Une rentrée maintenue mais sous pression
La rentrée s'est bien déroulée mardi dans les écoles de Saint-Benoît, sur la côte est de l'île, mais elle se fait dans un climat d'inquiétude. À l'ombre des filaos et des bâtiments scolaires dispersés le long des routes communales, la municipalité a dû réorganiser l'encadrement des élèves après une chute importante du nombre de contrats Parcours emploi compétences (PEC) attribués par l'État.
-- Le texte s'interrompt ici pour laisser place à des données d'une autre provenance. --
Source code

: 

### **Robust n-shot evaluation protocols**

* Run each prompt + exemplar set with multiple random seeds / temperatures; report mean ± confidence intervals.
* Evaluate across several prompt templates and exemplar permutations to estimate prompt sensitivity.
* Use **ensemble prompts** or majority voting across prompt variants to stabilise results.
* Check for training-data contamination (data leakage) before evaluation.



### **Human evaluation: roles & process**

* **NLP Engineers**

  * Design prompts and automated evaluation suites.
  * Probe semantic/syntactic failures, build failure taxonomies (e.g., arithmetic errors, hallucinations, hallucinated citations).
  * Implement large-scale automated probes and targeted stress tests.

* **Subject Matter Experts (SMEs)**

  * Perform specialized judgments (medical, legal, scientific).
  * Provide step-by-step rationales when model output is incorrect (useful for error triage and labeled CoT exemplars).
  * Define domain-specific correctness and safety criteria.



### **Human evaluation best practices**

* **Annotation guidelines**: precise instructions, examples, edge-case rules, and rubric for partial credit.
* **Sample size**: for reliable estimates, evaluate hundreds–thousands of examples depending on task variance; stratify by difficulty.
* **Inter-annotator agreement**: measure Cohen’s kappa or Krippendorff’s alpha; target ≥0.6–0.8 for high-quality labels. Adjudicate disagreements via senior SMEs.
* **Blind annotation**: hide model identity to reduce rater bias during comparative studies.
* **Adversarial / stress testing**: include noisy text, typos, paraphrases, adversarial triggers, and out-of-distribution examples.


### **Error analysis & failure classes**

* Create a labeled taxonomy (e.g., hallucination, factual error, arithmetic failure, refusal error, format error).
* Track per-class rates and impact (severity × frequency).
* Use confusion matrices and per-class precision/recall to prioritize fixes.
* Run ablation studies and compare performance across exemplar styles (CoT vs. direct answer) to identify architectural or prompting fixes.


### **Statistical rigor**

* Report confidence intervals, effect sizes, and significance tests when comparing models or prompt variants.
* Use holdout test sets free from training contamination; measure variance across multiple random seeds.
Alors que les services essentiels — notamment la restauration scolaire et l'accueil périscolaire — sont maintenus, le taux d'encadrement a été revu à la baisse. La municipalité alerte sur la suite de l'année : la fin prochaine d'une trentaine de contrats pourrait rendre la situation plus tendue, et le mois d'octobre est annoncé comme potentiellement « critique » par le maire.
"Cette baisse drastique de plus de deux tiers impacte lourdement notre capacité à assurer un encadrement adéquat dans nos écoles et nous contraint à revoir notre organisation"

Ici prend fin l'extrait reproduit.